Shortly after I got there, I started having these long, tortured thought sessions with myself about my participation in the MSM. I saw how the people and places the paper chose to cover were automatically political decisions because for every thing you chose to cover there is something you chose to not cover. I started realizing that the mainstream style on reporting the news that most papers employ is not really concerned with depicting the truth, but concerned primarily with balancing lots of competing agendas and offending the least amount of interests as possible.

I saw how so much was looked at from certain assumptions and subtexts, and a very narrow cultural view. When I raised questions about such things, I was told we were writing for a "mainstream reader," which I quickly figured out is basically a euphemism for a middle-aged, middle-class white registered Democrat homeowner in the Valley. From where I stand today, I had very little in common with this "mainstream reader" and I didn't care to be in this person's service. I wanted to talk across to people, not up or down to people. I had to get out. So I thought, why not experiment? Try different forms? Laurie Ochoa and the editors at the LA Weekly said, 'Go ahead, abandon rote objectivity and embrace the subjective lens through which we all see the world—Just report it all out.' It was ON.

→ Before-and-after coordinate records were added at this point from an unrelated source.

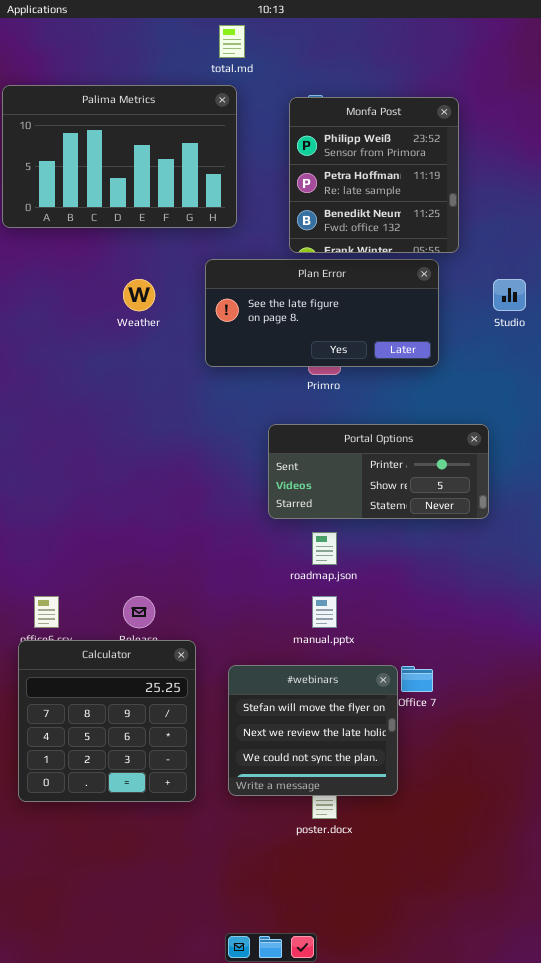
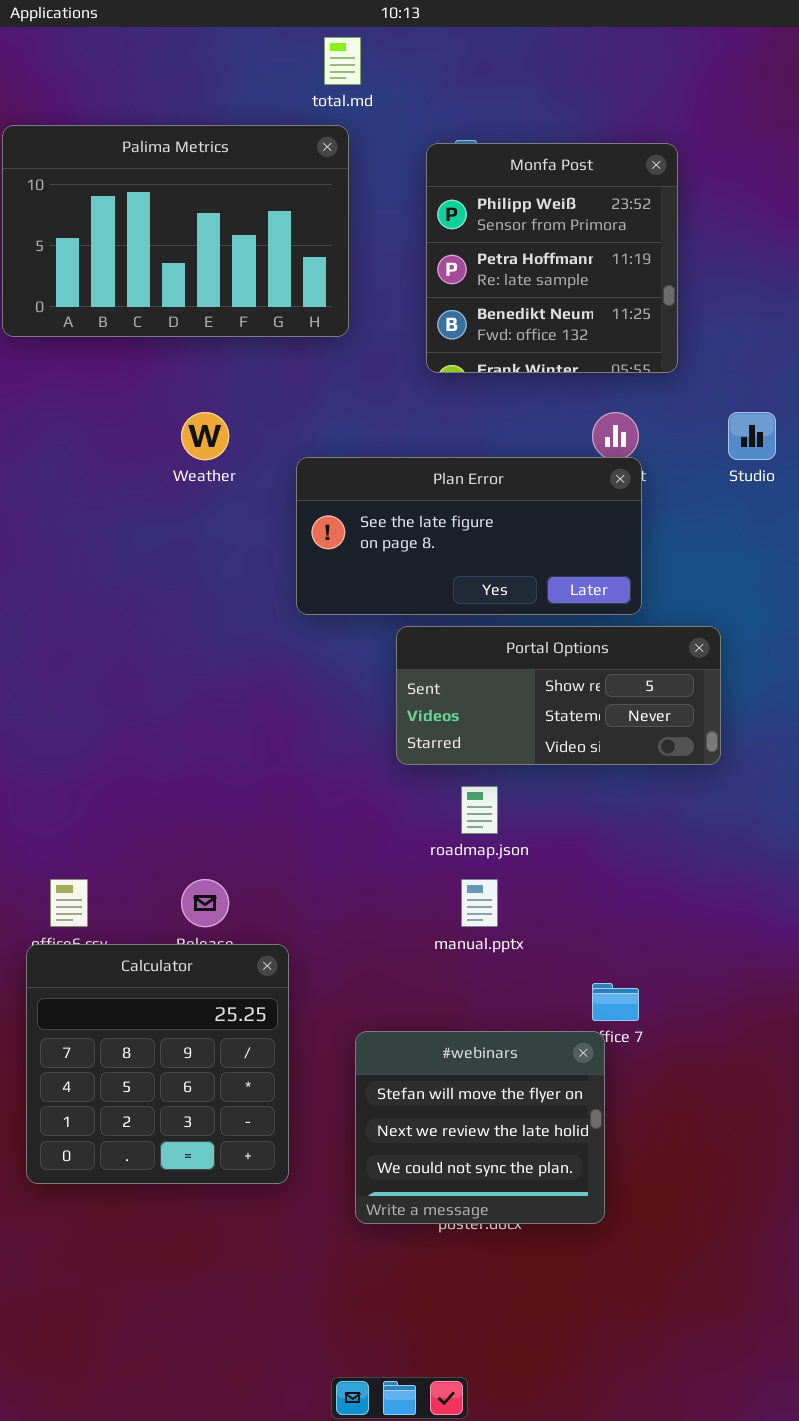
Plan Error: [205,259,439,367] -> [296,457,642,615], moved
Portal Options: [268,424,489,519] -> [396,626,721,765], scrolled down 1 row
#webinars: [228,665,398,796] -> [355,1031,605,1224], moved

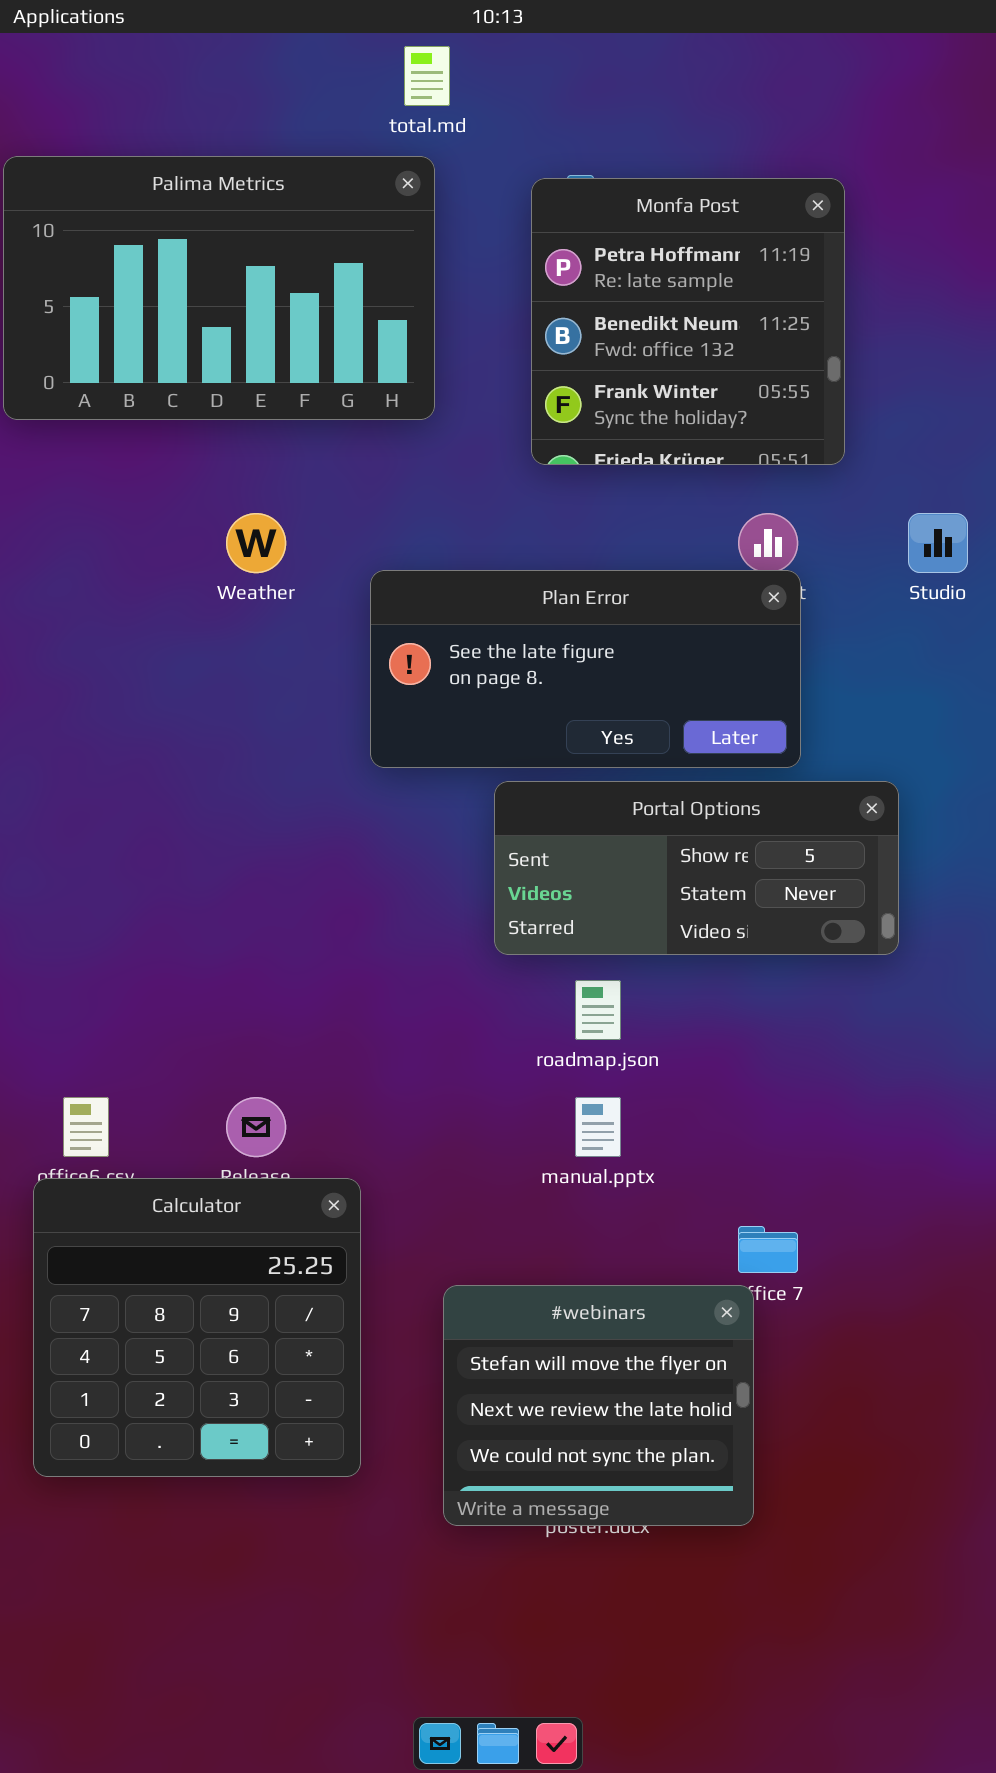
Monfa Post: [426,143,678,373] -> [531,178,845,465], scrolled down 1 row

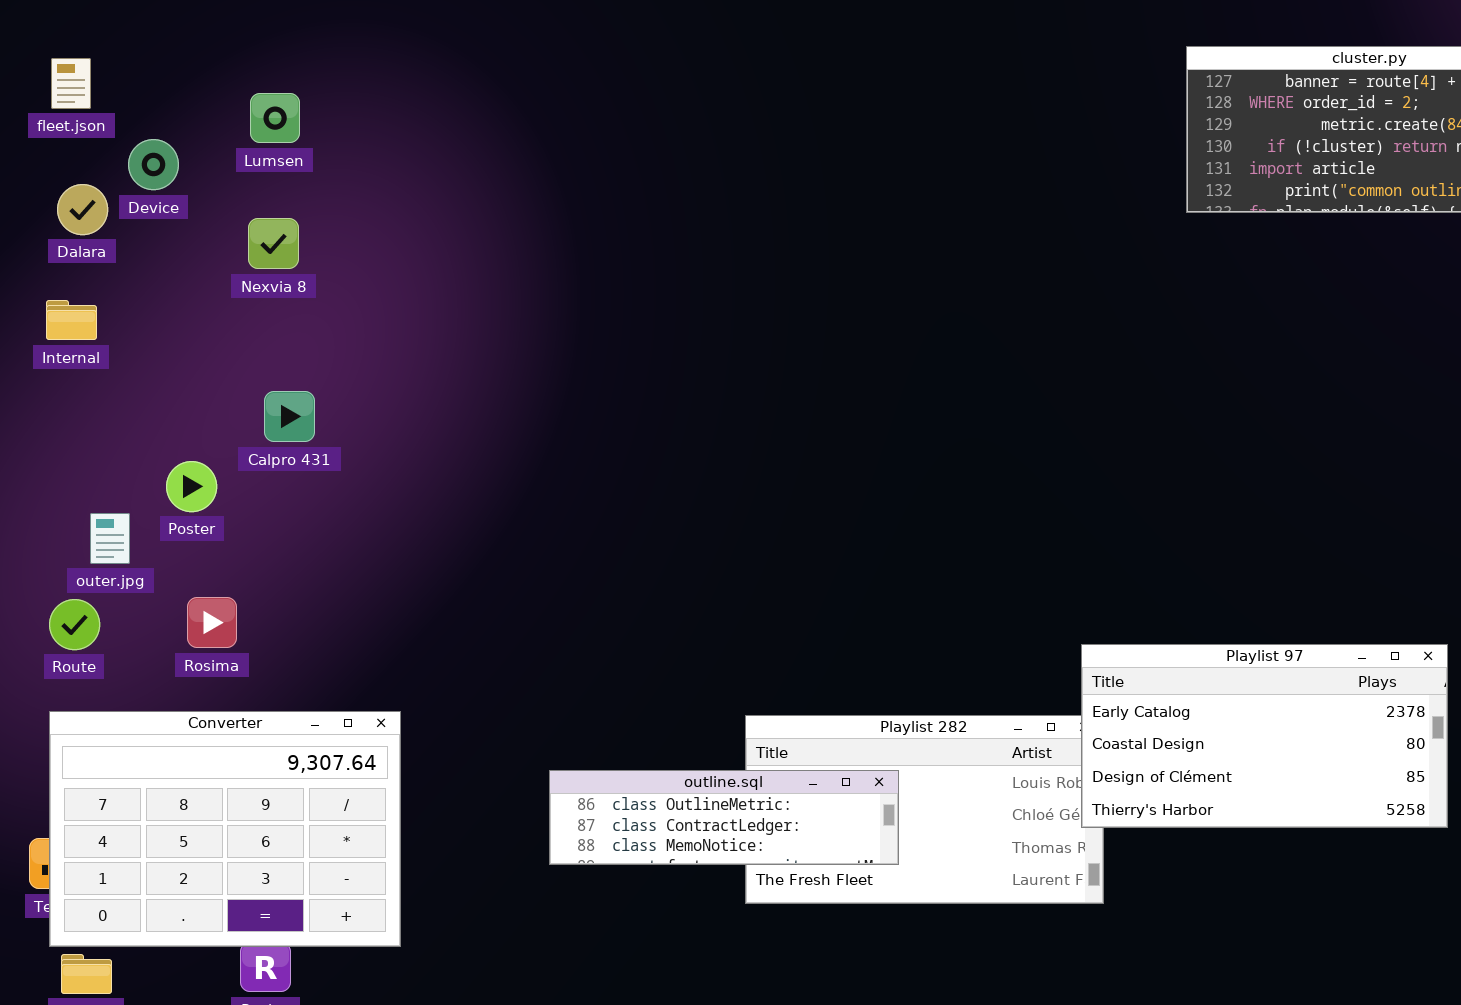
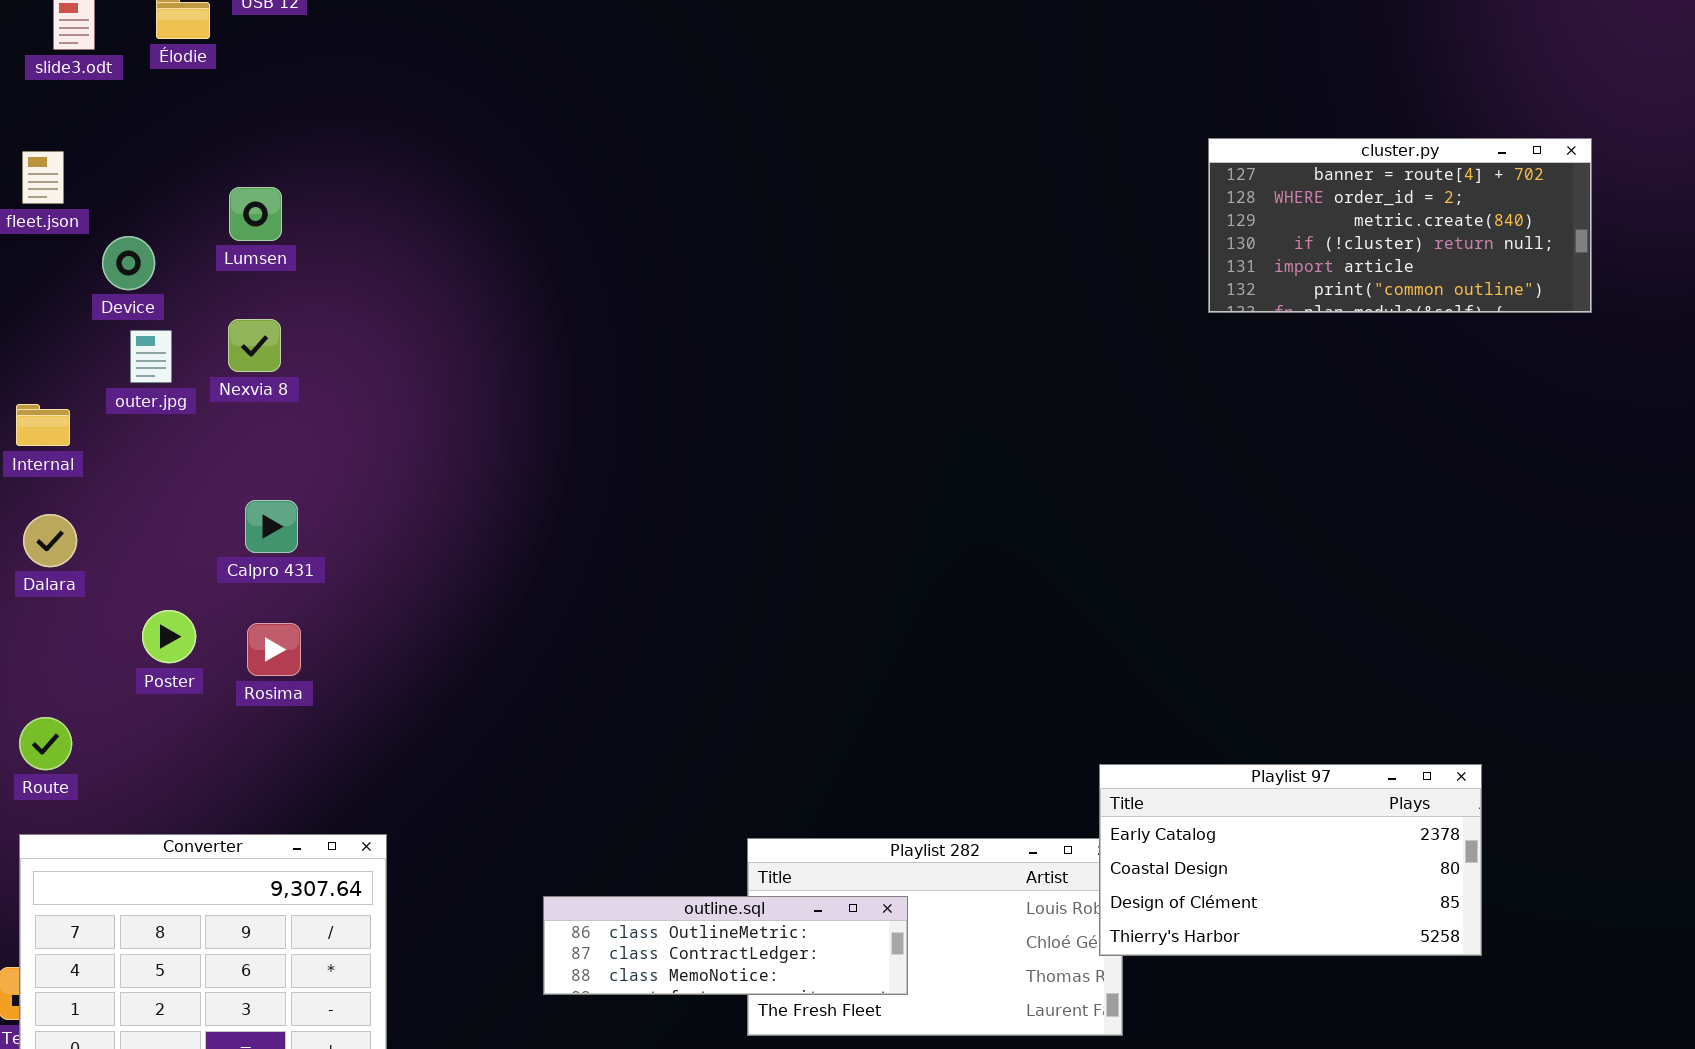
Dalara: [57,184,108,235] -> [23,514,77,567], moved
Poster: [166,461,217,512] -> [142,610,196,663], moved
outer.jpg: [90,513,130,564] -> [130,330,172,383], moved
Rosima: [187,597,237,648] -> [247,623,301,676], moved

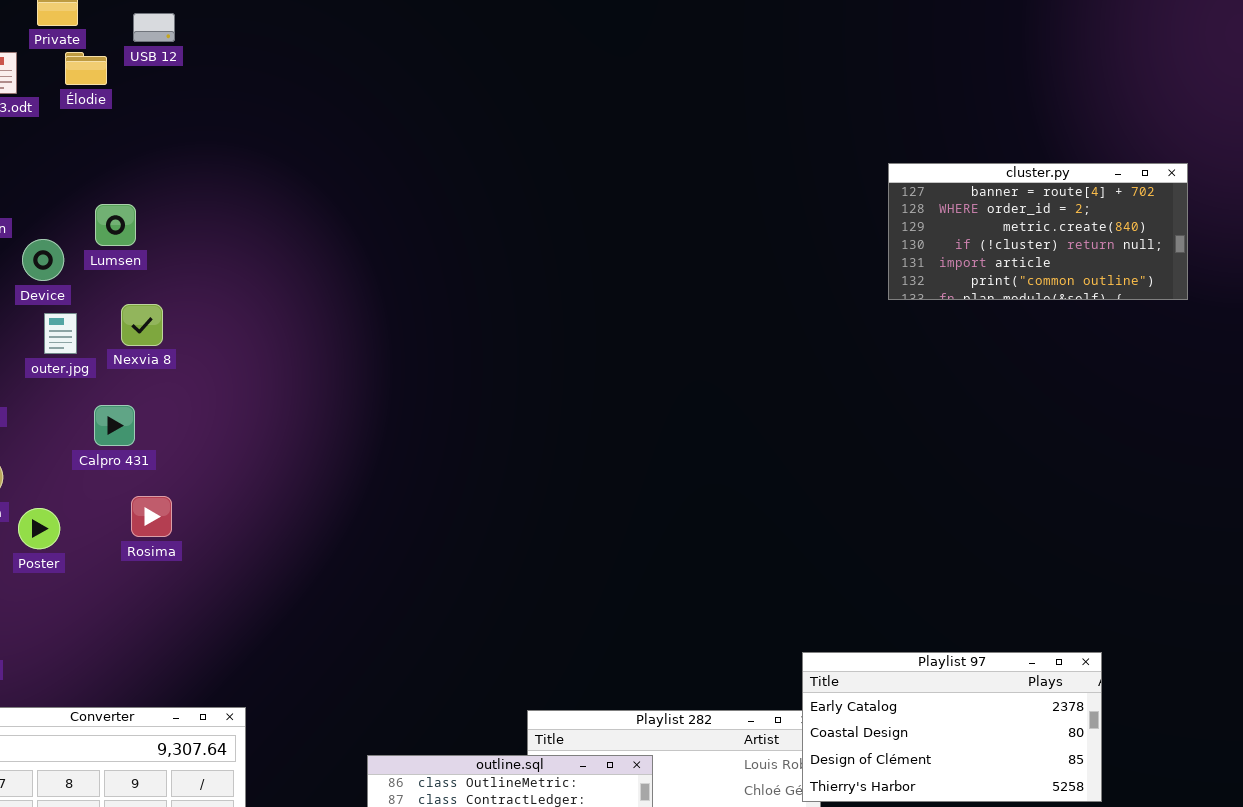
Lumsen: [229,187,282,241] -> [95,204,136,246], moved
Calpro 431: [245,500,298,553] -> [94,405,135,446], moved
Poster: [142,610,196,663] -> [18,508,60,549], moved
Rosima: [247,623,301,676] -> [131,496,172,537], moved

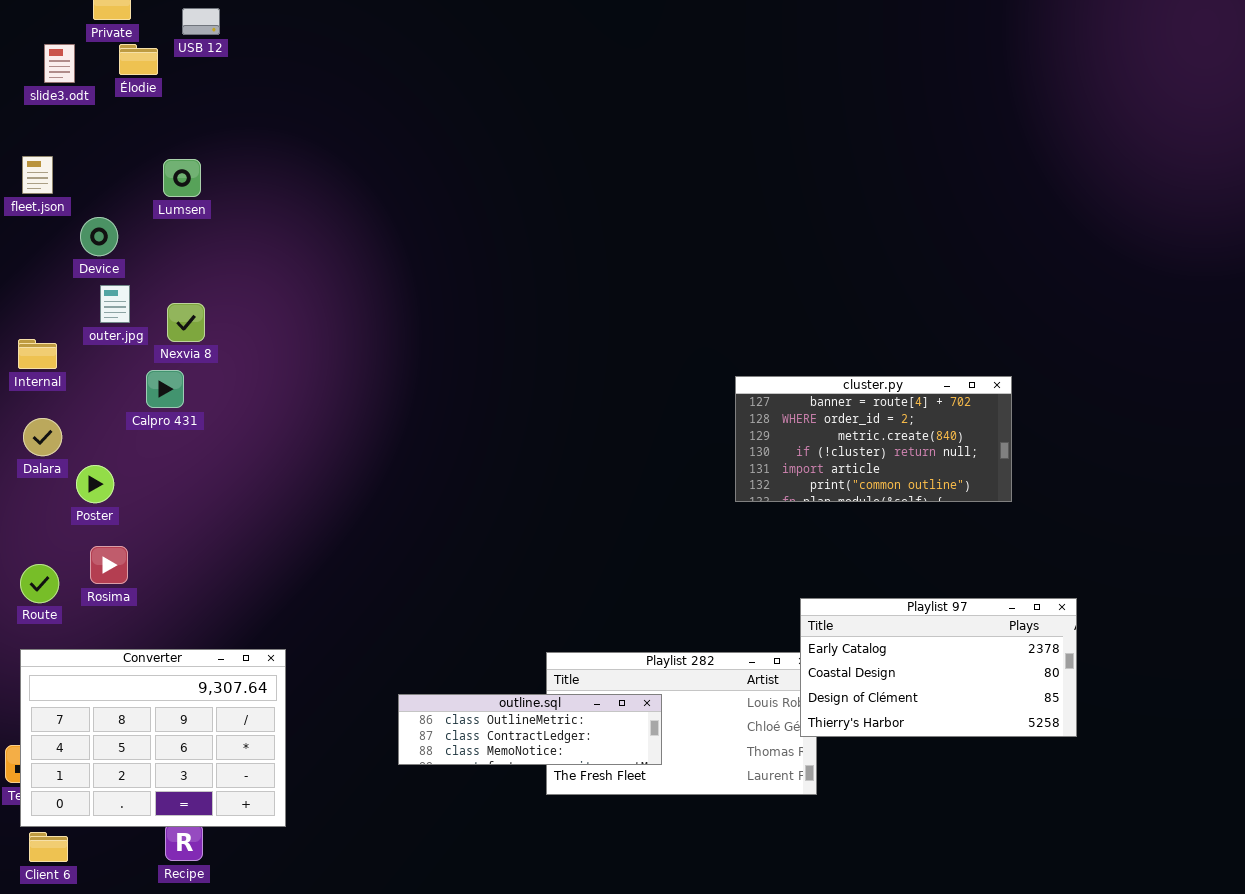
cluster.py: [888,163,1188,300] -> [735,376,1012,502], moved
Lumsen: [95,204,136,246] -> [163,159,201,197], moved
Nexvia 8: [121,304,163,346] -> [167,303,205,342], moved
Rosima: [131,496,172,537] -> [90,546,128,584], moved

The jobs are basically the same: go out there, report the story, think about it a lot, write, turn it in, get edited, learn from it, and start all over. It's been a real challenge. The Weekly is more challenging. At The Times I was just challenging the institutional and cultural barriers of an ultimately very conservative place. That was exhausting, and not very fulfilling. At the Weekly, there's all this freedom, and that means you have to be more careful and more thoughtful.